2017-07-02

自華隆罷工案到現今

這篇文大致上整理了自華隆罷工案、318運動到現今的心境和轉折。我試著探究這段時間我的焦慮、消極的根源,並試著闡述由此而生的理念和目標。在書寫過程中,我漸漸體會到「敘事作為一種認同建構」的含意。本文裡頭的許多關鍵事件,當下是怎麼想,如今回憶起來都有點模糊。但事實是什麼其實已經不再重要,重要的是現在的我如何理解過去,而藉由這樣的理解,我能確定現在的我是誰、未來我想成為什麼樣的人。本文所記錄的,是一種長時間累積下來的「階段性體悟」。幾年後不小心看到此文,會是感慨、是哀傷、還是激勵,都不一定。但無論如何,希冀自己能永保溫柔、不要喪失追求所愛所夢的能力。

近期發生了難得能使我臉書河道喧嘩的事件,在資訊和報告海的轟炸下,我疲倦地吸收不了任何評論,連黃丞儀那篇被下架的文章也懶得點開,只能粗糙地二分「這是支持,這是反對」,無法在腦中形成什麼清晰的想法。

前天有幸地與某位朋友談到這件事,他以清楚完整的論述發表他的看法,並對助教反對綠社盟以內亂外患罪控告馬總統的說法保留遲疑的態度。回家的路上,我回想剛剛的討論,想起臉書上大量的轉貼,想起這位同學在述說時略微急促的語氣,他的表情十分認真、眼神銳利;對比這幾天我那毫無波瀾的內心,我突然被染上一種無以名狀的情緒。

我想我是缺乏「憤怒」的,我無法投注極大的心力在了解議題上,堅決地捍衛我所信仰的價值、我所愛的人(但現在我就連自己信仰什麼、愛什麼都不知道)。

動手試試
請依據上方的文件片段,回答下列問題:
(a) 在書寫過程中,作者漸漸體會到哪一個說法的含意?
(b) 在資訊和報告的轟炸下,作者連哪一篇文章也懶得點開?
(c) 作者認為自己缺乏的是什麼?

資料片段
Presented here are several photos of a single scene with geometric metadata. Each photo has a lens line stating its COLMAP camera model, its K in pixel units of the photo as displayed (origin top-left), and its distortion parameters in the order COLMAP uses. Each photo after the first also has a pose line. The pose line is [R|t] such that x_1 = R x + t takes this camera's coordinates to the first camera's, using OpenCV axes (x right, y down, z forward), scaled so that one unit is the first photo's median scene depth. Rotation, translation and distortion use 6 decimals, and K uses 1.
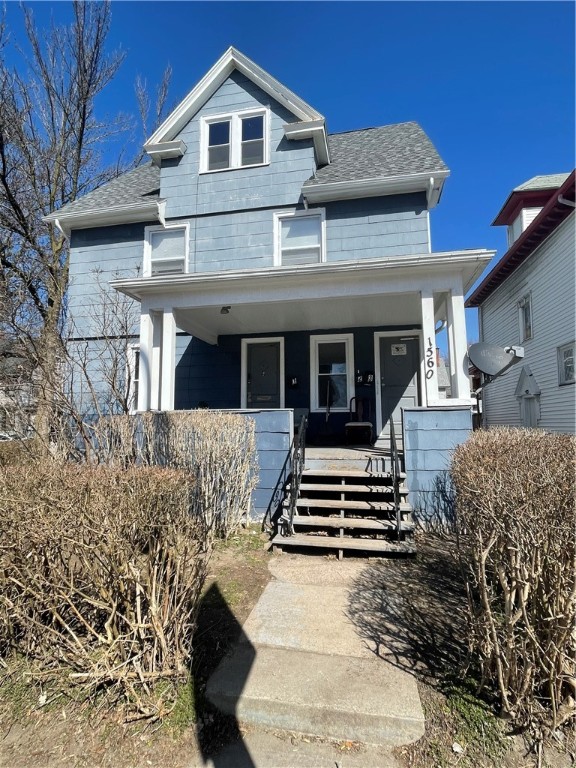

參考答案
(a) 「敘事作為一種認同建構」
(b) 黃丞儀那篇被下架的文章
(c) 「憤怒」